My answer is “yes.” But I think that is a legitimate criticism. I promise I’m going to work on that.

This has been the quickest and strangest half-century I’ve ever experienced. During that period, I’ve been afforded amazing opportunities in news and sports journalism across all platforms. I have taught wonderful students at the high school and collegiate level. Always, I learned more from them than they did from me. I’ve been a high school administrator. I spent ten seasons as a high school varsity football coach. I’ve been an advertising executive. I’ve hosted nationally syndicated television entertainment shows. In maybe the biggest honor I ever received, I was selected by NASA to be “Chet The Astronaut” for the “Land The Shuttle” simulator at Space Center Houston. (All I can say there, is “Do as I say, not as I do.” I put that thing in the Everglades more often than not.) Most recently, I just wrapped up a decade as a television news director, during which time our teams distinguished themselves in holding the powerful accountable, achieving both critical and ratings success.

What does all that mean? It means I am profoundly grateful. It also means I’m ready for “next.” So here we are. Radically Rational. It’s an idea I woke up with in 2017. I scribbled “Radically Rational” on a piece of notebook paper and used a magnet to stick it on our refrigerator.

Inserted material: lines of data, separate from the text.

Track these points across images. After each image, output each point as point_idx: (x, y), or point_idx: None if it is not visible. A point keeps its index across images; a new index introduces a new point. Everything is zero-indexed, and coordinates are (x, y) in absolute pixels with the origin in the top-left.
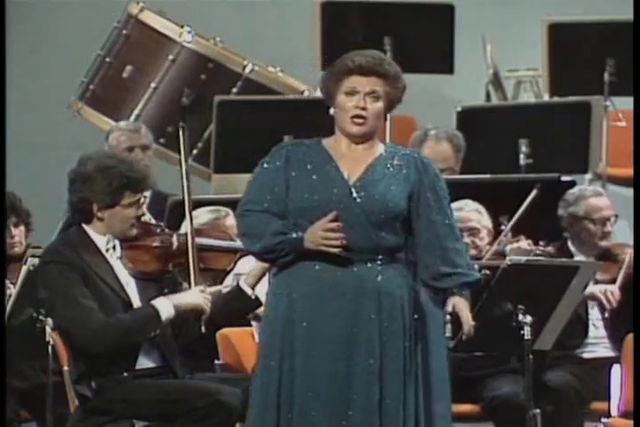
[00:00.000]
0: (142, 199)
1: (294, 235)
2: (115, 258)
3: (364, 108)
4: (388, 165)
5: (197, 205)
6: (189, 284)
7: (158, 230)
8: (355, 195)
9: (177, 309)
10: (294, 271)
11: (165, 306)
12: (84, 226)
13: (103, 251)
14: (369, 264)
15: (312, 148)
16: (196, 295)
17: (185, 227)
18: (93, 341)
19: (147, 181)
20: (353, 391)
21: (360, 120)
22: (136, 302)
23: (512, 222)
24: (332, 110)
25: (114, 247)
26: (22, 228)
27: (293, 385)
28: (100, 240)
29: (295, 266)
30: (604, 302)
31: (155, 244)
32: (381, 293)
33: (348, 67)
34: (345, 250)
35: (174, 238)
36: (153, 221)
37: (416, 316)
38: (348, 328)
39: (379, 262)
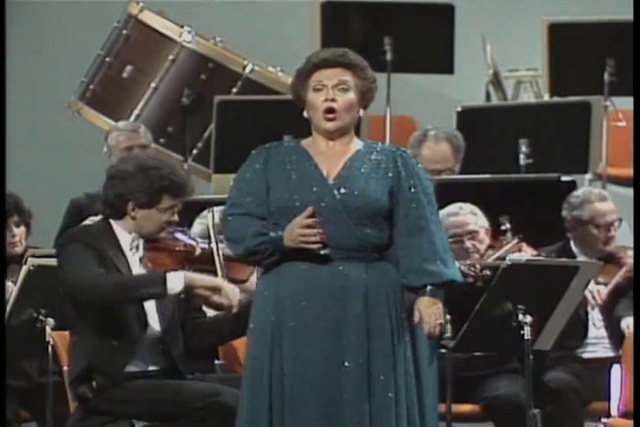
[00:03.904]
0: (178, 206)
1: (274, 234)
2: (136, 257)
3: (333, 100)
4: (367, 161)
5: (198, 205)
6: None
7: (182, 235)
8: (335, 192)
9: (189, 281)
10: (280, 272)
11: (176, 276)
12: (112, 222)
13: (124, 247)
14: (355, 262)
15: (291, 148)
16: (221, 280)
17: (196, 227)
18: (90, 289)
19: (187, 188)
20: (342, 391)
21: (331, 115)
22: (149, 303)
23: (511, 223)
24: (305, 113)
25: (137, 247)
26: (23, 228)
27: (283, 386)
28: (124, 237)
29: (281, 266)
30: (590, 299)
31: (178, 248)
32: (368, 291)
33: (313, 63)
34: (327, 247)
35: (197, 244)
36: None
37: (404, 314)
38: (335, 328)
39: (365, 260)
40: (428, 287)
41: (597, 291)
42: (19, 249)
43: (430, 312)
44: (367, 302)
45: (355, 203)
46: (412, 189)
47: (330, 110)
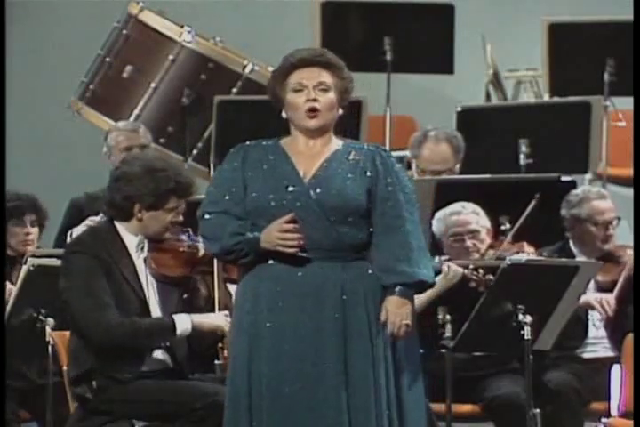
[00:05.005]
0: (183, 206)
1: (251, 235)
2: (140, 258)
3: (315, 100)
4: (345, 160)
5: (198, 205)
6: (213, 297)
7: (185, 236)
8: (311, 192)
9: (196, 327)
10: (258, 272)
11: (184, 322)
12: (116, 223)
13: (130, 250)
14: (332, 262)
15: (269, 148)
16: (219, 318)
17: None
18: (104, 336)
19: (192, 188)
20: (321, 391)
21: (313, 113)
22: (153, 304)
23: (512, 231)
24: (283, 113)
25: (142, 248)
26: (37, 228)
27: (261, 386)
28: (129, 239)
29: (259, 267)
30: (600, 310)
31: (181, 249)
32: (345, 291)
33: (291, 63)
34: (304, 249)
35: (201, 245)
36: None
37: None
38: (312, 328)
39: (342, 260)
40: (398, 287)
41: (607, 301)
42: (31, 248)
43: (397, 312)
44: (344, 302)
45: (331, 202)
46: (390, 188)
47: (312, 110)
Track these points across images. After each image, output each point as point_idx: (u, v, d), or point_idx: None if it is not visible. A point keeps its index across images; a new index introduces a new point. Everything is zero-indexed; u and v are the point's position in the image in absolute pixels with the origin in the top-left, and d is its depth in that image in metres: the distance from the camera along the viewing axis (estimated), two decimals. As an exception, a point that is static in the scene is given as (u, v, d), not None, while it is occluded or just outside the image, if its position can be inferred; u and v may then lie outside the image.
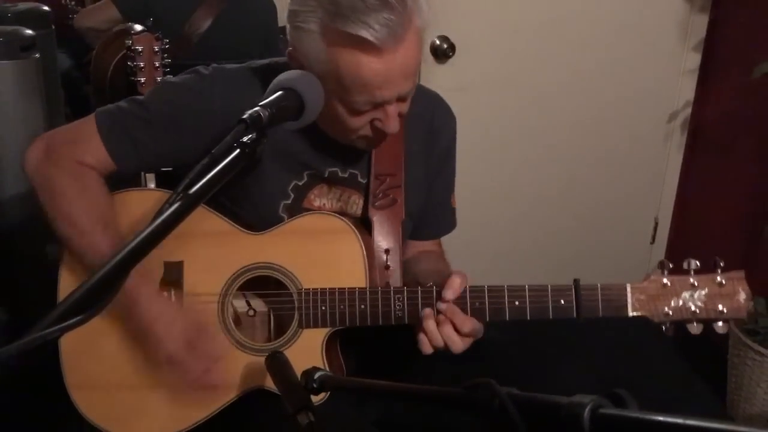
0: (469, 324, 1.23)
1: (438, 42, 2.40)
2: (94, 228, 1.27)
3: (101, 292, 0.62)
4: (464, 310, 1.25)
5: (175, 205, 0.76)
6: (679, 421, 0.48)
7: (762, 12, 2.47)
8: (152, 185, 1.75)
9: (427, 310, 1.25)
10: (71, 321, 0.55)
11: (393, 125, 1.24)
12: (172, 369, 1.26)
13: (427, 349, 1.24)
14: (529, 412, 0.58)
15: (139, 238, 0.70)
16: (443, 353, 1.26)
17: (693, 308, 1.21)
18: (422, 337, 1.24)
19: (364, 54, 1.14)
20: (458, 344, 1.24)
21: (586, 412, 0.53)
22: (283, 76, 1.06)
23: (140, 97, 1.35)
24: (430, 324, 1.24)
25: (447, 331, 1.23)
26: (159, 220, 0.73)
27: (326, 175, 1.39)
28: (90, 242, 1.26)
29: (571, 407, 0.54)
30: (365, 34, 1.10)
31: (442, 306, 1.24)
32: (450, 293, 1.23)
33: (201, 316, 1.29)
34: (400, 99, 1.23)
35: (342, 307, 1.28)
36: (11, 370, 0.50)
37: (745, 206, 2.63)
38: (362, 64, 1.14)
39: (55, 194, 1.29)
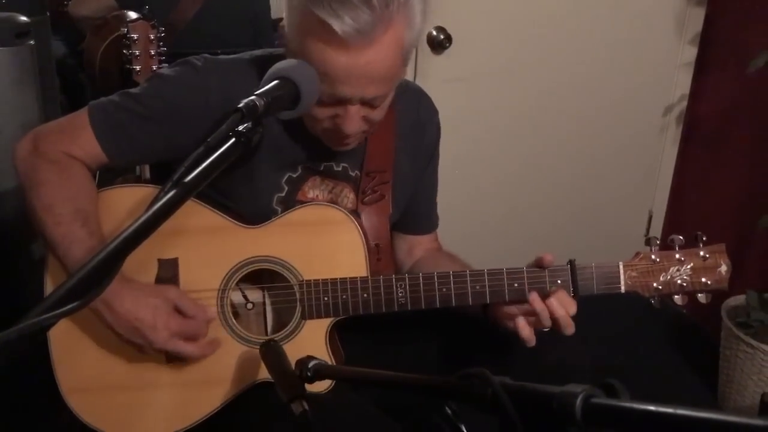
0: (574, 306, 1.26)
1: (435, 33, 2.39)
2: (73, 218, 1.25)
3: (95, 280, 0.62)
4: (465, 294, 1.28)
5: (170, 194, 0.76)
6: (670, 410, 0.49)
7: (758, 5, 2.47)
8: (147, 174, 1.75)
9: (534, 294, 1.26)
10: (66, 308, 0.55)
11: (350, 126, 1.22)
12: (174, 354, 1.26)
13: (529, 335, 1.25)
14: (522, 401, 0.59)
15: (133, 227, 0.70)
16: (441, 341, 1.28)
17: (680, 282, 1.29)
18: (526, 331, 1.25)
19: (329, 44, 1.12)
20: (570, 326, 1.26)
21: (579, 401, 0.54)
22: (279, 65, 1.06)
23: (133, 91, 1.33)
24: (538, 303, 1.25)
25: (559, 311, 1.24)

I saw it every day, and it just would not leave me alone.

I am second in charge at Radically Rational, LLC. My wife, Jo (also known as BB), is the president. Clearly, I have failed in my attempt to sleep my way to the top of this organization.

I hope you will learn that I’m loyal as a Labrador. But I will admit that this doggie can bite every now and then. My promise to you? I will show up on time. I will go like hell. I will listen to you earnestly and attentively. I will hold myself accountable. I will never be the least bit hesitant to say, “I don’t know,” when I don’t.

But then I’ll try to find out. Let’s do it.